The tool applies standard time-value-of-money formulae. Let PMT be the periodic payment, r the periodic interest rate (annual rate divided by payment frequency, divided by 100), and n the total number of periods (years times frequency):

Present value of an ordinary annuity:

PV = PMT * [1 - (1+r)^(-n)] / r

Future value of an ordinary annuity:

FV = PMT * [(1+r)^n - 1] / r

For an annuity-due, every payment arrives one period earlier, so both values are multiplied by (1+r). Rearranging either formula for PMT gives the payment needed to match a known PV (loan repayment) or FV (savings goal).

When the interest rate is zero the formulae simplify to PV = FV = PMT * n.

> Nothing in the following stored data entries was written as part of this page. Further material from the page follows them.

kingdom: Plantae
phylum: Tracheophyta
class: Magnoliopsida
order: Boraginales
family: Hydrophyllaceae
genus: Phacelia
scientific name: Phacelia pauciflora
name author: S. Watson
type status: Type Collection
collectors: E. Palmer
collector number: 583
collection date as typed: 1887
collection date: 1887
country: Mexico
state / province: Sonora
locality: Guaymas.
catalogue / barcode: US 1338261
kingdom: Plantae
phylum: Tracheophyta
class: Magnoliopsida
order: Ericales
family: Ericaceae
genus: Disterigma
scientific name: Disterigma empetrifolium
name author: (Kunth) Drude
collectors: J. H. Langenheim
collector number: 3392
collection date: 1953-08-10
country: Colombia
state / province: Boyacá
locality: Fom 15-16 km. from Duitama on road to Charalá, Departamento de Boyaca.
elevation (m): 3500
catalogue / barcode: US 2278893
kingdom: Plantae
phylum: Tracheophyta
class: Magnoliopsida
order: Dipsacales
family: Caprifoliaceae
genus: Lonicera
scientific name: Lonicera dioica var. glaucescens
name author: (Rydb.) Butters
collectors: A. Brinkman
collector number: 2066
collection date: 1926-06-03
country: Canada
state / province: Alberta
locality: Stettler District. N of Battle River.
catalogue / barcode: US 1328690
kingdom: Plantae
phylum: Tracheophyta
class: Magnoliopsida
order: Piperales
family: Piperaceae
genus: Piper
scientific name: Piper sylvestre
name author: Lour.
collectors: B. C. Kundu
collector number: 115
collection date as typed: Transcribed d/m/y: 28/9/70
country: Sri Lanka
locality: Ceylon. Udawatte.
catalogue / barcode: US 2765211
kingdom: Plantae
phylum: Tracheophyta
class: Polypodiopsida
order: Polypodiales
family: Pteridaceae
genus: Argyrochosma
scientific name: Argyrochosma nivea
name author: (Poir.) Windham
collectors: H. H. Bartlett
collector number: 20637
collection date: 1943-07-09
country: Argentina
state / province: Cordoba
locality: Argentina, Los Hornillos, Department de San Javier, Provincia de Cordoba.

The schedule is built by iterating period by period: for a loan, interest accrues on the outstanding balance and the payment reduces principal; for a savings annuity, the deposit plus accrued interest compounds the growing balance. Both sequences converge to the exact analytical result within floating-point precision.

Worked example

Suppose you take out a $50,000 personal loan at 6% per year for 5 years, paid monthly (ordinary annuity). Select “Find Payment (given Present Value)”, enter $50,000, 6%, 5 years, monthly. The periodic rate is r = 6 / 100 / 12 = 0.005 and n = 60.

PMT = 50000 * 0.005 / [1 - (1.005)^(-60)]

PMT = 250 / [1 - 0.7414] = 250 / 0.2586 = $966.64

LoanRateTermFrequencyMonthly paymentTotal interest
$50,0006%5 yrMonthly$966.64$7,998
$50,0008%5 yrMonthly$1,013.82$10,829
$50,0006%3 yrMonthly$1,521.20$4,763
$100,0006%10 yrMonthly$1,110.21$33,225

Now for a savings goal: you want $100,000 in 10 years at 5% annually, monthly contributions (ordinary annuity). Select “Find Payment (given Future Value)”, enter $100,000, 5%, 10 years, monthly. The result is approximately $644.13 per month, with total contributions of $77,295 and interest earned of $22,705.

Every figure is calculated in your browser — no numbers are uploaded or stored.